By Miri –

I ran away from Eritrea seven months ago to avoid the army service. I intended to find refuge in Sudan, but when I arrived in Sudan, crossing the border by foot, with several other Eritreans, some Bedouins arrived with a vehicle and kidnapped us. Some of us succeeded in running away but they managed to kidnap me along with others. They locked us up in a small house in Kassala, beating us daily with a stick. They threatened me “if you will not pay us $35,000, you will be our woman.” I gave them phone numbers of my family members but they told the kidnappers that they don’t have a possibility to raise such amount of money. I was locked there in a dark room for four months. I discovered that I got pregnant. We received very little food and I was beaten constantly. I had a miscarriage. It took my family long months to raise the money and I was taken with others to Sinai. There they requested $3,400 more. It took three more months for my family to raise the additional sum. We were released near the border of Israel with a group of 30 Eritreans. They Egyptian soldiers shot at us on the way. Some of us got frightened and returned back to the Egyptian side. We arrived to the giant new fence on the Israeli border and we were not able to cross it. We waited there in the sun for long days with no food and water. There were Israeli soldiers on the other side who kept on telling us to go back. There were several children with us who could not suffer it any longer and attempted to go back. The Egyptian soldiers shouted to the children “you cannot come back unless you bring us the women in your group.” We refused to go back, knowing why they want us back.

At the end, the Israeli soldiers came to our side, forced many of us to go back to the Egyptian soldiers and let the women in. It was easy for them to push the people back since they were starved for many days and too weak to resist. In prison, where we are now, they treat us very well. A woman from the UNHCR came and told us that we can apply for asylum. I had a meeting with a judge and a translator to Tigrinya, Frowini. She asked me if I agree to go back to Eritrea and told me “You will be in this prison for three years. Didn’t you hear about it?” I told her that if I go back I will be imprisoned for sunning away from the army service but she did not answer. The judge said that until there will be a solution, I will stay in prison.
Testimony of G., a 21 year old Eritrean woman, given to the Hotline for Migrant Workers activists, September 2012
Eritrean mourn the victims of the Lampedusa shipwreck, Tel Aviv, October 2013
According to the UNHCR the numbers of Eritreans crossing the border from Sinai into Israel has increased from 1,348 in 2006 to 17,175 in 2011. Due to the completion of the fence running alongside the Egyptian/Israeli border, as well as the implementation of the “Prevention of Infiltration Law”, these numbers have decreased considerably.
Eritreans in Israel, like other aslyum seekers and non-Jewish immigrants especially from African countries, are widely regarded as “parasites” taking advantage of the relative freedom and wealth of the Israeli state. Little does the Israeli public know about the circumstances that make Eritreans seek asylum and take on the risks involved in the journey from their home country to Israel.

Record extracts >>

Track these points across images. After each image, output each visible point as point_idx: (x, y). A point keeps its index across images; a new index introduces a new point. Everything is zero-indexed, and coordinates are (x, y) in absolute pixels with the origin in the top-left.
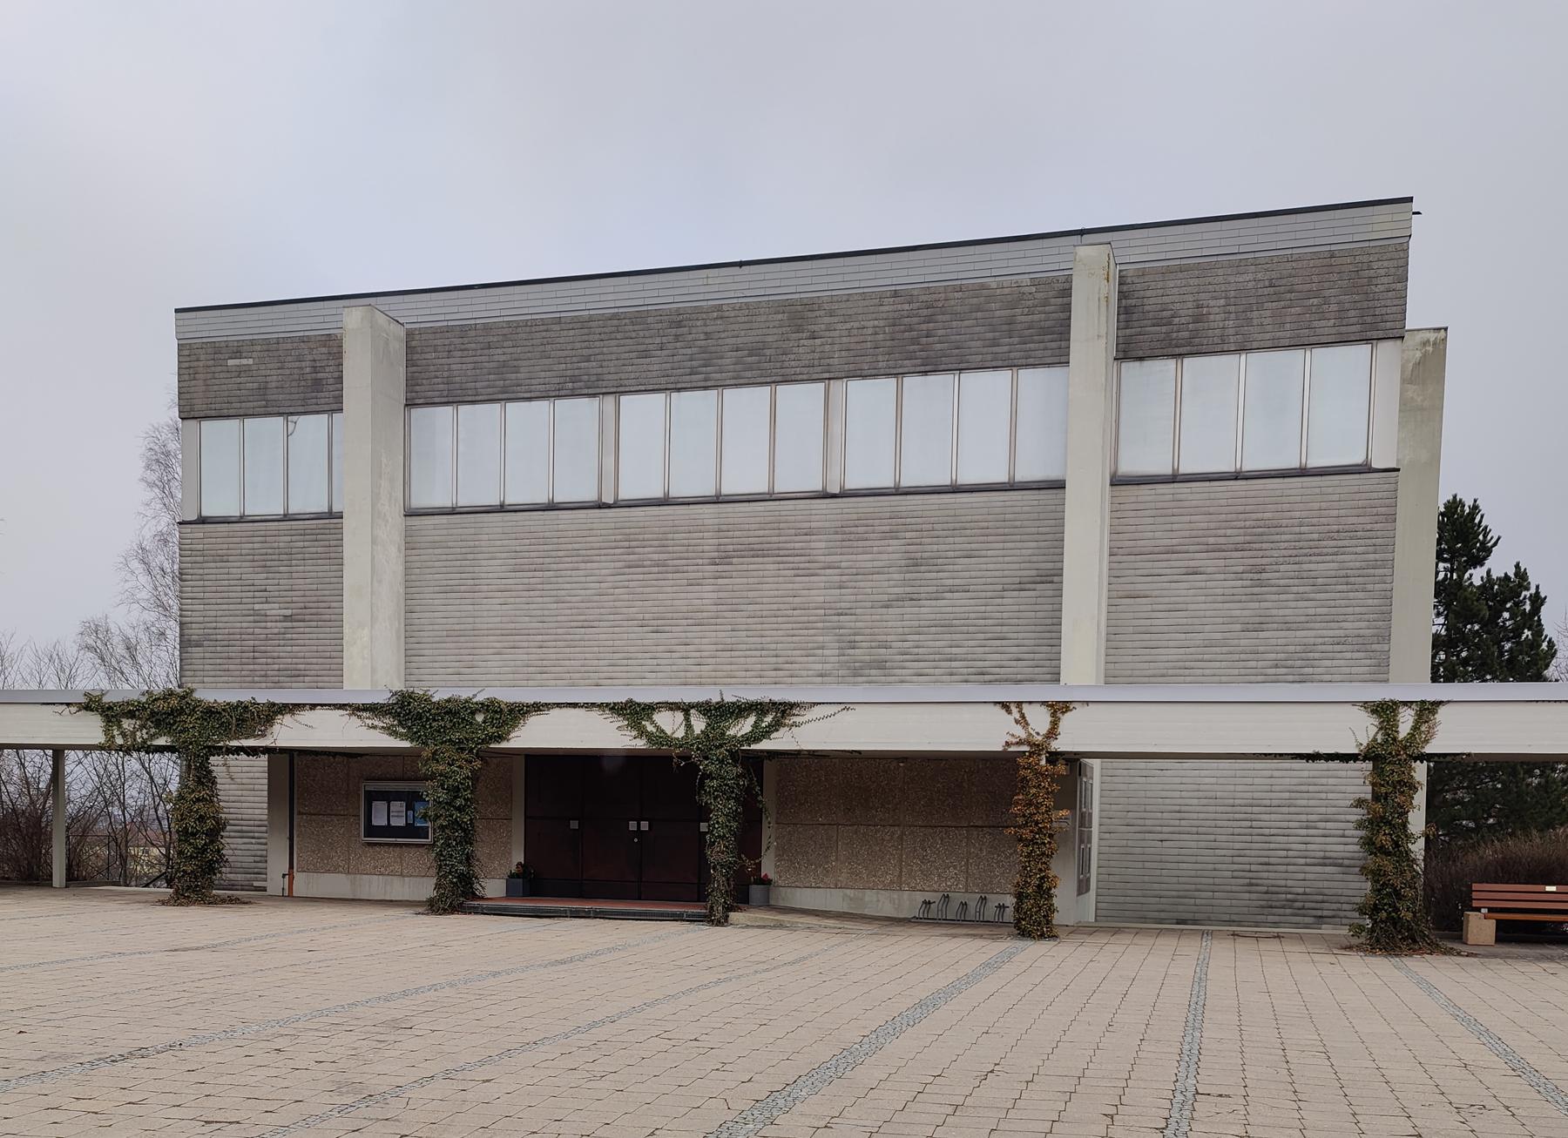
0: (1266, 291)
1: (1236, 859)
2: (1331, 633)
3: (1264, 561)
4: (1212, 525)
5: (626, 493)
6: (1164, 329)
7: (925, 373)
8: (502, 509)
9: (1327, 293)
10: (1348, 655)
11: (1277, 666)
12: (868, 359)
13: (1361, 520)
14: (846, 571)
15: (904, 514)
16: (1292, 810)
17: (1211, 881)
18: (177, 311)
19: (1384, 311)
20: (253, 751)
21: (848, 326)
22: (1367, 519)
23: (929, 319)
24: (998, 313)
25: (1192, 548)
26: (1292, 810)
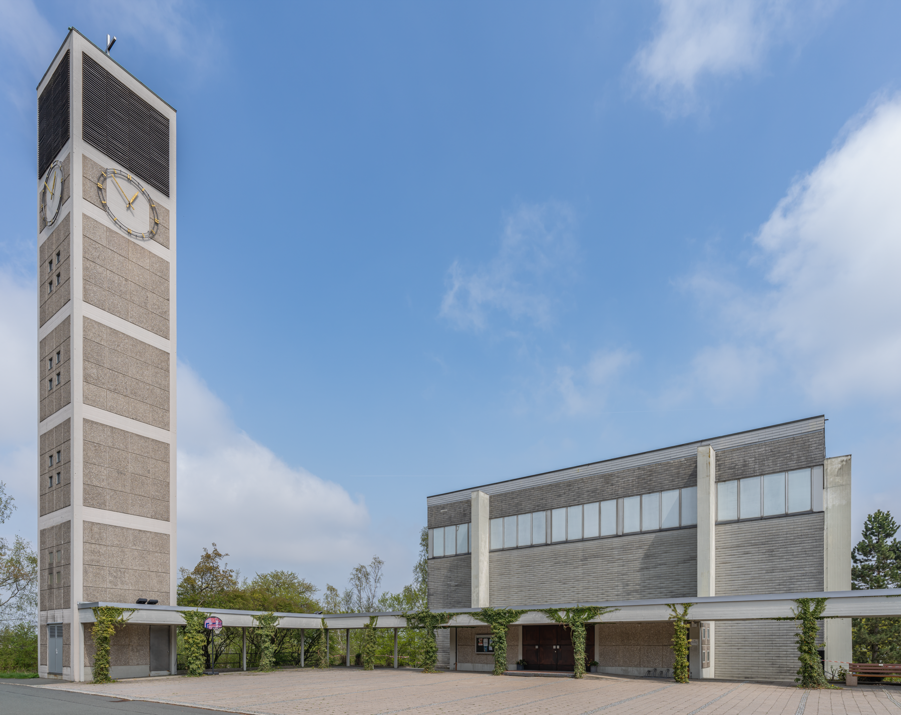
0: (770, 454)
1: (767, 655)
2: (800, 572)
3: (773, 548)
4: (753, 536)
5: (554, 540)
6: (732, 470)
7: (650, 493)
8: (517, 548)
9: (793, 452)
10: (808, 580)
11: (780, 585)
12: (630, 490)
13: (810, 531)
14: (625, 561)
15: (643, 540)
16: (788, 637)
17: (757, 663)
18: (428, 497)
19: (815, 456)
20: (444, 627)
21: (624, 480)
22: (813, 530)
23: (650, 475)
24: (674, 471)
25: (746, 545)
26: (788, 637)
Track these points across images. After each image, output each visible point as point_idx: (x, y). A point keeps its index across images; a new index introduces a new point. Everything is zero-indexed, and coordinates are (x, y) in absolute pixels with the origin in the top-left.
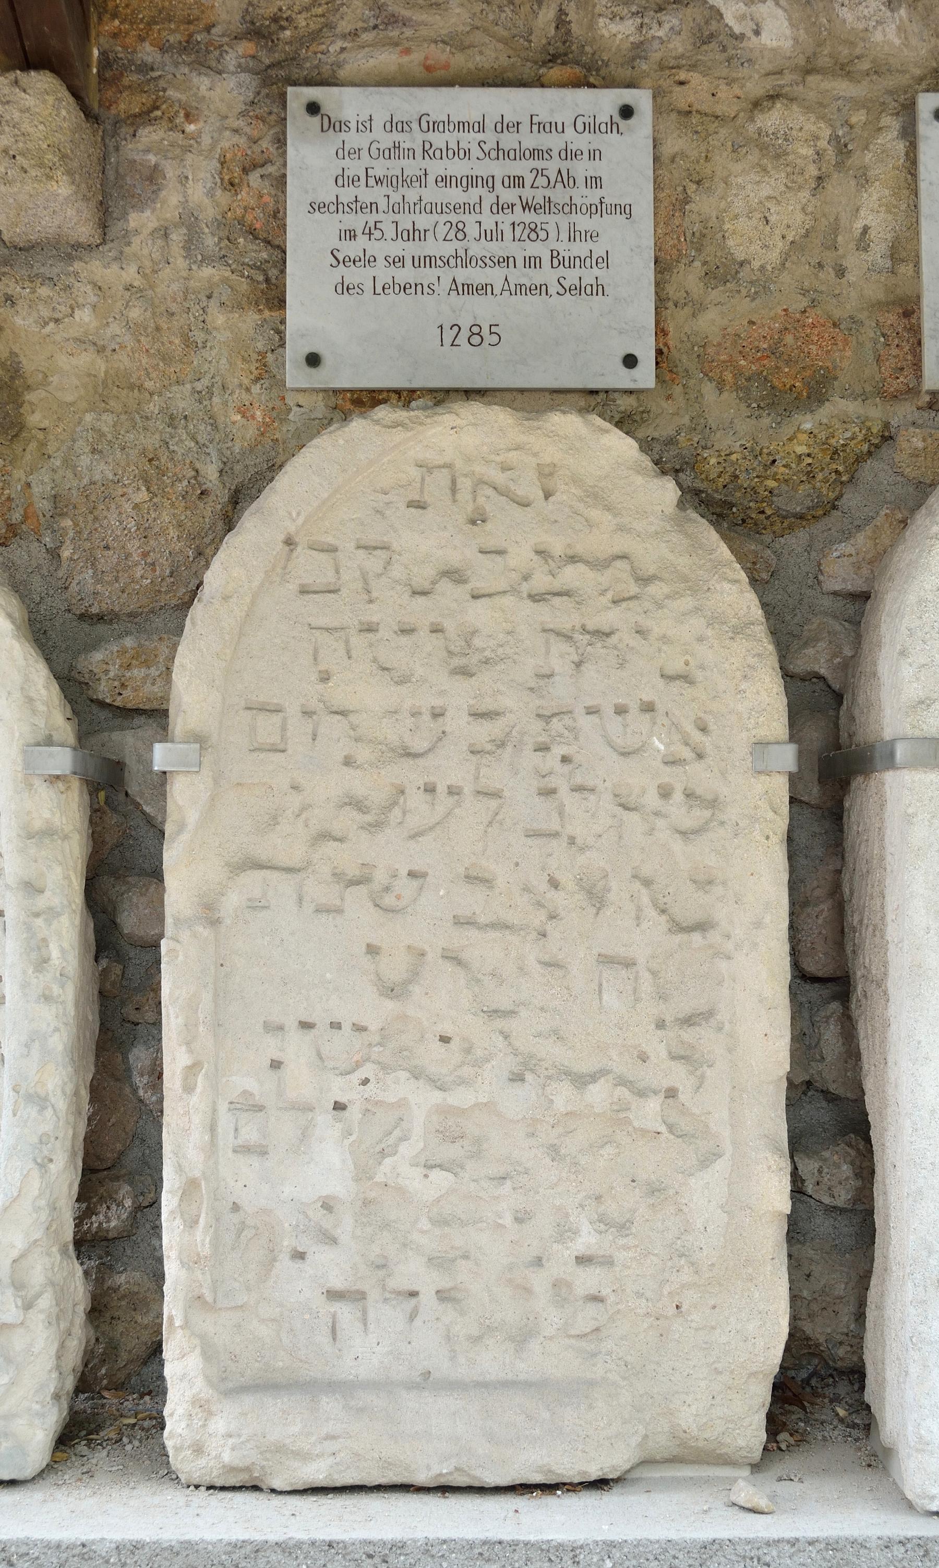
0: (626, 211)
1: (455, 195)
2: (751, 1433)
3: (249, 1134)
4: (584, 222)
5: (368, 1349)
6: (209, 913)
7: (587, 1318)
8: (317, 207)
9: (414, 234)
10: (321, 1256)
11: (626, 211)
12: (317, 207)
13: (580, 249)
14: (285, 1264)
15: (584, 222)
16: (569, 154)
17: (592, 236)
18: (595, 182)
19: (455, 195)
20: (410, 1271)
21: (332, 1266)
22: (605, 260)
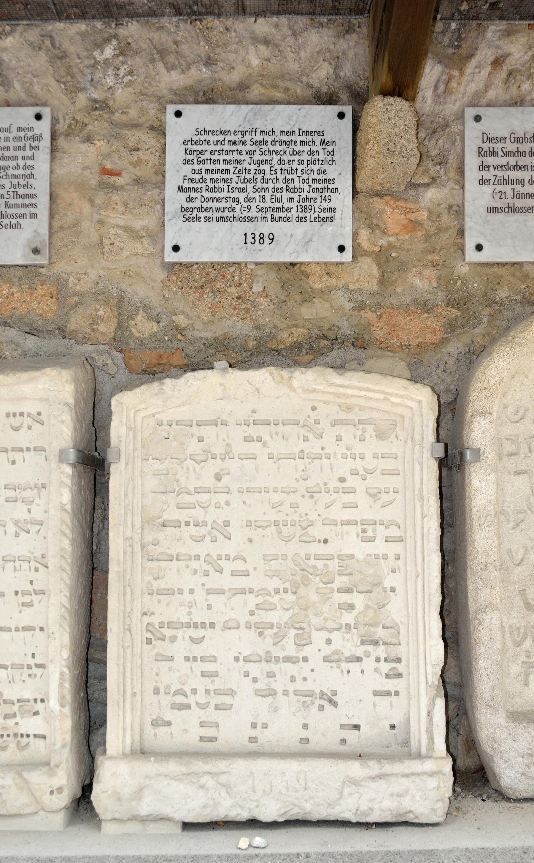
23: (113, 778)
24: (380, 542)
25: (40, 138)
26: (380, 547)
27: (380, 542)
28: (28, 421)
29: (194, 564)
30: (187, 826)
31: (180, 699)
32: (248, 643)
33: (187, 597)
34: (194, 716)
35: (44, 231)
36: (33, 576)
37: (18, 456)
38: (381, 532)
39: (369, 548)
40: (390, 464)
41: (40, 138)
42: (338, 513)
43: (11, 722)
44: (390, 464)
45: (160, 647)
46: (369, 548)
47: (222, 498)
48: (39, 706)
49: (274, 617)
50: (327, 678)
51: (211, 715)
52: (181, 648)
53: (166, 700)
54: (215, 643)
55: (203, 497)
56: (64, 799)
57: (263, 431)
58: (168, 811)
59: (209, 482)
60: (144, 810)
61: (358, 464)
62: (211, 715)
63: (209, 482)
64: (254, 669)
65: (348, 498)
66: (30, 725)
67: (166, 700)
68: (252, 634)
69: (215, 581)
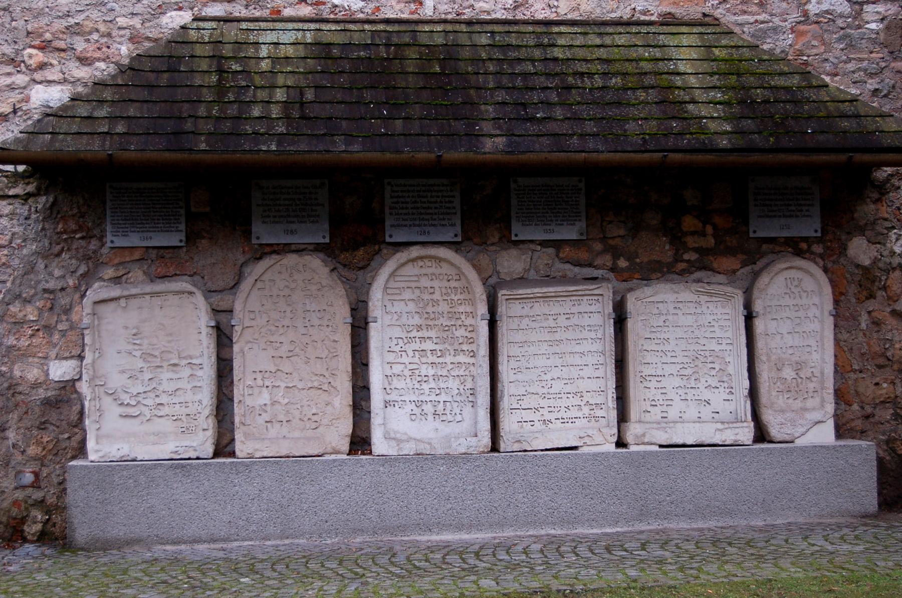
0: (323, 205)
1: (287, 202)
2: (346, 447)
3: (250, 392)
4: (314, 208)
5: (273, 431)
6: (242, 351)
7: (314, 425)
8: (258, 205)
9: (279, 211)
10: (264, 415)
11: (323, 205)
12: (258, 205)
13: (314, 213)
14: (257, 417)
15: (314, 208)
16: (310, 193)
17: (316, 211)
18: (316, 199)
19: (287, 202)
20: (281, 417)
21: (265, 416)
22: (318, 216)
23: (633, 431)
24: (724, 344)
25: (581, 189)
26: (723, 347)
27: (724, 344)
28: (594, 302)
29: (657, 354)
30: (661, 446)
31: (653, 403)
32: (677, 382)
33: (655, 366)
34: (657, 410)
35: (585, 226)
36: (599, 358)
37: (591, 315)
38: (725, 342)
39: (721, 347)
40: (727, 317)
41: (581, 189)
42: (708, 335)
43: (592, 412)
44: (727, 317)
45: (646, 384)
46: (721, 347)
47: (666, 329)
48: (603, 406)
49: (686, 372)
50: (706, 395)
51: (665, 408)
52: (653, 384)
53: (648, 403)
54: (665, 382)
55: (659, 329)
56: (615, 439)
57: (680, 305)
58: (654, 440)
59: (661, 324)
60: (646, 440)
61: (715, 317)
62: (665, 408)
63: (661, 324)
64: (680, 392)
65: (712, 329)
66: (600, 413)
67: (648, 403)
68: (679, 379)
69: (664, 360)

Exercise set >>
[a] Write out the passage of the Eritrean testimony that opens with the words containing "Testimony of G., a" and closes with "have decreased considerably.".
[b] Switch "top-left" to "upper-left" in the rows, from their start through the line containing "14: (625, 561)", and give only those lines with everything else unchanged and the pictures left out.

Task-by-task solutions >>
[a]
Testimony of G., a 21 year old Eritrean woman, given to the Hotline for Migrant Workers activists, September 2012
Eritrean mourn the victims of the Lampedusa shipwreck, Tel Aviv, October 2013
According to the UNHCR the numbers of Eritreans crossing the border from Sinai into Israel has increased from 1,348 in 2006 to 17,175 in 2011. Due to the completion of the fence running alongside the Egyptian/Israeli border, as well as the implementation of the “Prevention of Infiltration Law”, these numbers have decreased considerably.

[b]
Track these points across images. After each image, output each visible point as point_idx: (x, y). A point keeps its index across images; a new index introduces a new point. Everything is zero-indexed, and coordinates are (x, y) in absolute pixels with the origin in the upper-left.
0: (1266, 291)
1: (1236, 859)
2: (1331, 633)
3: (1264, 561)
4: (1212, 525)
5: (626, 493)
6: (1164, 329)
7: (925, 373)
8: (502, 509)
9: (1327, 293)
10: (1348, 655)
11: (1277, 666)
12: (868, 359)
13: (1361, 520)
14: (846, 571)
15: (904, 514)
16: (1292, 810)
17: (1211, 881)
18: (177, 311)
19: (1384, 311)
20: (253, 751)
21: (848, 326)
22: (1367, 519)
23: (929, 319)
24: (998, 313)
25: (1192, 548)
26: (1292, 810)
0: (770, 454)
1: (767, 655)
2: (800, 572)
3: (773, 548)
4: (753, 536)
5: (554, 540)
6: (732, 470)
7: (650, 493)
8: (517, 548)
9: (793, 452)
10: (808, 580)
11: (780, 585)
12: (630, 490)
13: (810, 531)
14: (625, 561)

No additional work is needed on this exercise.